Work to complete
Could you print all the entries below exactly as they appear, omitting the pictures?

Stored items from a collection:
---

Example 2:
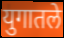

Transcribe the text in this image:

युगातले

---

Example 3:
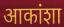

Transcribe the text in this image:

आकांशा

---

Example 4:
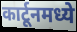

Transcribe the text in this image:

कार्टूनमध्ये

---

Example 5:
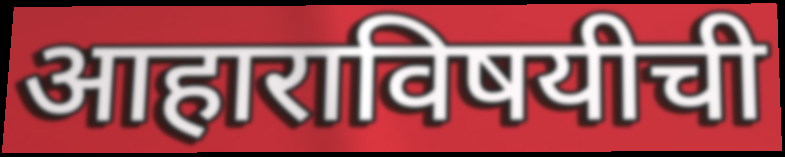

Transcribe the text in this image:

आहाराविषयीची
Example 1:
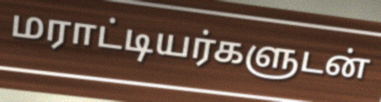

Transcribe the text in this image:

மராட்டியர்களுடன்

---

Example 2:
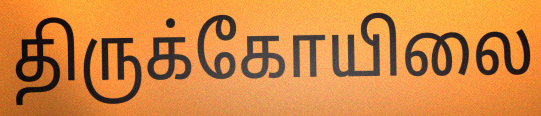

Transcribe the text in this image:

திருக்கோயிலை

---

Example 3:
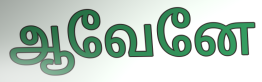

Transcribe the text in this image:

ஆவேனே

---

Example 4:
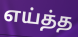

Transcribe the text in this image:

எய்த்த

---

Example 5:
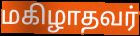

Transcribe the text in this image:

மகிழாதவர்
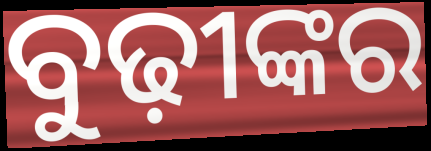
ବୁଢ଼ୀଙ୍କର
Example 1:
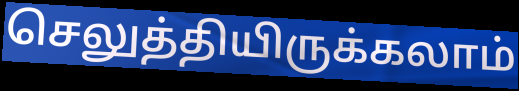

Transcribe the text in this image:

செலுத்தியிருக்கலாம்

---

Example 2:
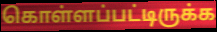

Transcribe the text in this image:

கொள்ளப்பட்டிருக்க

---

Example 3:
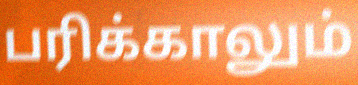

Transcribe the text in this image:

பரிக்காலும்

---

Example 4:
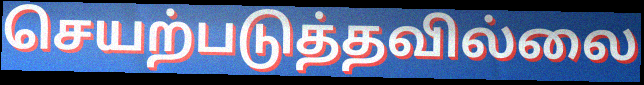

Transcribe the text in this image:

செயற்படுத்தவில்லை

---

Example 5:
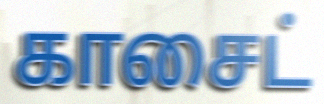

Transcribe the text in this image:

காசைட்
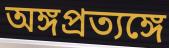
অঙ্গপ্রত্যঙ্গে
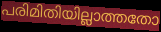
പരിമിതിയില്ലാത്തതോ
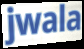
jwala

Solution to the exercise
---

Example 2:

Transcribe the text in this image:

युगातले

---

Example 3:

Transcribe the text in this image:

आकांशा

---

Example 4:

Transcribe the text in this image:

कार्टूनमध्ये

---

Example 5:

Transcribe the text in this image:

आहाराविषयीची
Example 1:

Transcribe the text in this image:

மராட்டியர்களுடன்

---

Example 2:

Transcribe the text in this image:

திருக்கோயிலை

---

Example 3:

Transcribe the text in this image:

ஆவேனே

---

Example 4:

Transcribe the text in this image:

எய்த்த

---

Example 5:

Transcribe the text in this image:

மகிழாதவர்
ବୁଢ଼ୀଙ୍କର
Example 1:

Transcribe the text in this image:

செலுத்தியிருக்கலாம்

---

Example 2:

Transcribe the text in this image:

கொள்ளப்பட்டிருக்க

---

Example 3:

Transcribe the text in this image:

பரிக்காலும்

---

Example 4:

Transcribe the text in this image:

செயற்படுத்தவில்லை

---

Example 5:

Transcribe the text in this image:

காசைட்
অঙ্গপ্রত্যঙ্গে
പരിമിതിയില്ലാത്തതോ
jwala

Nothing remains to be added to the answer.